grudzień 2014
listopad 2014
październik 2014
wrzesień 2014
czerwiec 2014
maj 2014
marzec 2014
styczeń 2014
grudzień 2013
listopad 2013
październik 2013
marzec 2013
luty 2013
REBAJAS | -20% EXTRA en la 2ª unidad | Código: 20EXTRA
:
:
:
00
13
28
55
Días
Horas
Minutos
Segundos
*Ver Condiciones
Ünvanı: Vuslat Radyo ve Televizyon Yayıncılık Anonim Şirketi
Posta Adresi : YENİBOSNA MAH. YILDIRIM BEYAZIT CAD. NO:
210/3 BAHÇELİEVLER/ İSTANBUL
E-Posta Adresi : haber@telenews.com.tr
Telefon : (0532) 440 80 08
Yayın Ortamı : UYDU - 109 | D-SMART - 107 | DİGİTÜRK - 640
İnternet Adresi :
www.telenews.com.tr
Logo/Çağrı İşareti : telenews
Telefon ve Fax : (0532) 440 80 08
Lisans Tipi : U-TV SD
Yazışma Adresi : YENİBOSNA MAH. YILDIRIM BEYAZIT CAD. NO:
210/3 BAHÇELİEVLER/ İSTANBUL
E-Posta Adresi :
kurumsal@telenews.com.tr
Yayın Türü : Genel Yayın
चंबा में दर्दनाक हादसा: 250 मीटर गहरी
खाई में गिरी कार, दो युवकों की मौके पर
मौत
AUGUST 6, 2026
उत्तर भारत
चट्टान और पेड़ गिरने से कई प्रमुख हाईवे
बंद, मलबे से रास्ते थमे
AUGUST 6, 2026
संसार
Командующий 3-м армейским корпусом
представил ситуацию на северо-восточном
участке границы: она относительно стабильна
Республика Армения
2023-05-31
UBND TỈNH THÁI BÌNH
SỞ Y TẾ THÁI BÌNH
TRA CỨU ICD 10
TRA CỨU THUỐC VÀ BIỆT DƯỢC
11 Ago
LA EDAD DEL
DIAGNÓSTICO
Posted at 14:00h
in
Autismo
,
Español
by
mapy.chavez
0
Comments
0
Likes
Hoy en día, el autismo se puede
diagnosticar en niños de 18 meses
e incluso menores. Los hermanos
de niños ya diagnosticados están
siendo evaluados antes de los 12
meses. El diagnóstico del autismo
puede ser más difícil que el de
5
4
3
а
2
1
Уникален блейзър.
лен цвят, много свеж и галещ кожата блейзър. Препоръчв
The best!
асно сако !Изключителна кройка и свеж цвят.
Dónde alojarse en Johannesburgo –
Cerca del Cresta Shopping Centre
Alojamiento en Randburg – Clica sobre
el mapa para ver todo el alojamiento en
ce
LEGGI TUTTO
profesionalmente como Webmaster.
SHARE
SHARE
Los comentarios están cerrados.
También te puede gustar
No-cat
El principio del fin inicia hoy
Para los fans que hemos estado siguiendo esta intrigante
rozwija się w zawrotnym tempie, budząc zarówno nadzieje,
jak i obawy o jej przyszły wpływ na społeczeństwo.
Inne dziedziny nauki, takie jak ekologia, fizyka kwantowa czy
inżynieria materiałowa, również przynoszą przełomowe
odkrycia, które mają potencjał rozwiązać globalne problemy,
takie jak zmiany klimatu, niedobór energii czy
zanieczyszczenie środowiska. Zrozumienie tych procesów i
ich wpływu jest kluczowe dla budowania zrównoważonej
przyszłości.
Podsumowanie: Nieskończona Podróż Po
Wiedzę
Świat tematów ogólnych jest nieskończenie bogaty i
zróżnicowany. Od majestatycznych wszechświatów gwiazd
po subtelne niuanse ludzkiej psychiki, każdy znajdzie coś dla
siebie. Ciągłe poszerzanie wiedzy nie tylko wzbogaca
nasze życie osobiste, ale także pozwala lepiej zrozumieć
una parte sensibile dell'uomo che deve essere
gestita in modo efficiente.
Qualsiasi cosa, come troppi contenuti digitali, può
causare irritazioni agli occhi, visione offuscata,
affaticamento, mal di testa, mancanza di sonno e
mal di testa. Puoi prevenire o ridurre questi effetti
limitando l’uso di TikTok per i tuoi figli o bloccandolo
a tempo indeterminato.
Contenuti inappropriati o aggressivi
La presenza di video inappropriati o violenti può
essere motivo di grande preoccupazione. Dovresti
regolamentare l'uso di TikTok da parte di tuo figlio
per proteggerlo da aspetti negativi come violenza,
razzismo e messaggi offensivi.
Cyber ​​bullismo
☆ ☆ ☆ ☆ ☆
HOW TO COMPLETE THIS TASK: All lines above in which the word "YENİBOSNA" occurs should be identified and copied.

THE ANSWER:
Posta Adresi : YENİBOSNA MAH. YILDIRIM BEYAZIT CAD. NO:
Yazışma Adresi : YENİBOSNA MAH. YILDIRIM BEYAZIT CAD. NO:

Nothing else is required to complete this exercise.